WORK TO BE COMPLETED
Report back every line in the data that includes the string "quando".

Page-level text extractions
--------------------------------------------------

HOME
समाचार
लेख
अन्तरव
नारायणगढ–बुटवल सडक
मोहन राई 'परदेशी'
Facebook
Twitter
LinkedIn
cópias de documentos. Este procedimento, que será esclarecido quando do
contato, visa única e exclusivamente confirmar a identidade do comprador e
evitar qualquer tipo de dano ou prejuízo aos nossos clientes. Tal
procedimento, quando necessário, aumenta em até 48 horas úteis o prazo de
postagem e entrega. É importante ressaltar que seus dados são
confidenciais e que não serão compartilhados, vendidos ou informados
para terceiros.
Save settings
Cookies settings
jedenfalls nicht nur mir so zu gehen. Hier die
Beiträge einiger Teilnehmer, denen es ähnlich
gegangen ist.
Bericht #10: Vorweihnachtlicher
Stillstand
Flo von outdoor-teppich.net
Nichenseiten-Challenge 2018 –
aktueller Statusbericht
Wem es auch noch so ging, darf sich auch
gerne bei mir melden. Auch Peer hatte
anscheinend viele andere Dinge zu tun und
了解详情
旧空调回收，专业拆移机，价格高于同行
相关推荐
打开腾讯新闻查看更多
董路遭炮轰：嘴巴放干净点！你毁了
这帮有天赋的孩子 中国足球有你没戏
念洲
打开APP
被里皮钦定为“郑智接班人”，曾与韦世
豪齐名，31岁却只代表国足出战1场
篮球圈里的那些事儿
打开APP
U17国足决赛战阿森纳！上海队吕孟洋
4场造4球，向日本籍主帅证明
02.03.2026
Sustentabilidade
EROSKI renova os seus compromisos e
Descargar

--------------------------------------------------

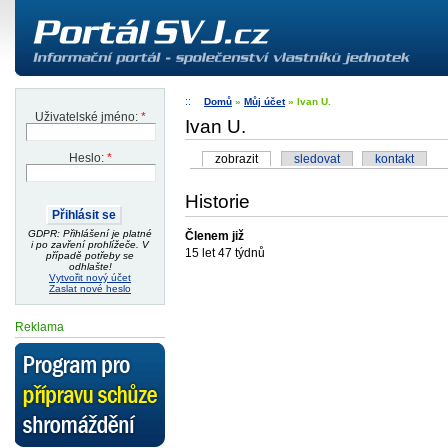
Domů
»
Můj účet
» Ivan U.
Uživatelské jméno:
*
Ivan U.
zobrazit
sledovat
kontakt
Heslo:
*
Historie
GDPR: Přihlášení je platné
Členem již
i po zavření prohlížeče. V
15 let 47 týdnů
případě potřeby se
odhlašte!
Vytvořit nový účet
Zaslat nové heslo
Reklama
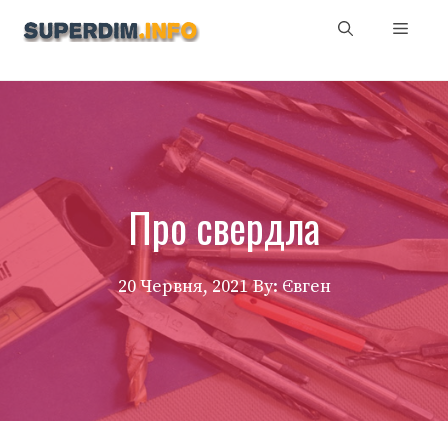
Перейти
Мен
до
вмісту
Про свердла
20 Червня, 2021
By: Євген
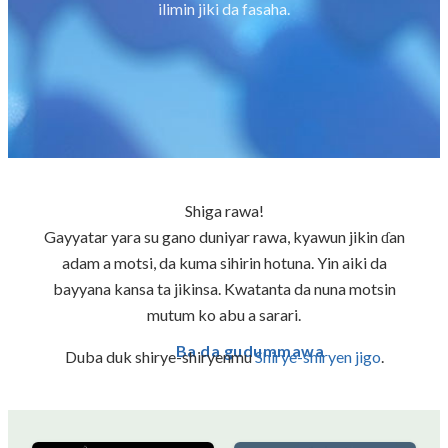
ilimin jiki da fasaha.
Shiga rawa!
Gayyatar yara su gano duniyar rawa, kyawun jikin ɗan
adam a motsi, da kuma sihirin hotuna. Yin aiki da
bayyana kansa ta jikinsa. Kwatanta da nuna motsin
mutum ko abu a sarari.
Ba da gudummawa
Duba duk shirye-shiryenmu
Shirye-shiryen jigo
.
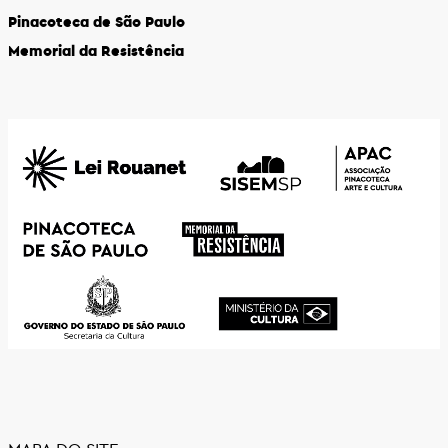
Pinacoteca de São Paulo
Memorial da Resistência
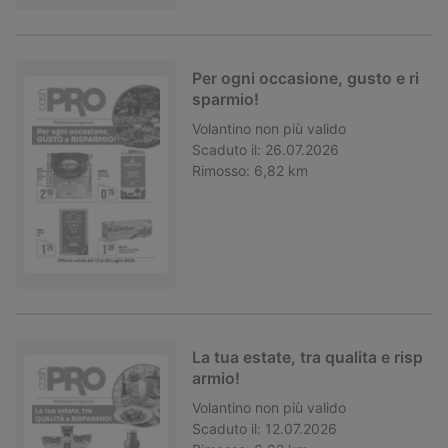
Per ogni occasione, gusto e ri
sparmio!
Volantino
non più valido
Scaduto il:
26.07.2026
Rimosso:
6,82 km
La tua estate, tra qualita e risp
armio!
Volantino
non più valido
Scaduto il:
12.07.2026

--------------------------------------------------

OUTPUT FOR THIS EXERCISE
cópias de documentos. Este procedimento, que será esclarecido quando do
procedimento, quando necessário, aumenta em até 48 horas úteis o prazo de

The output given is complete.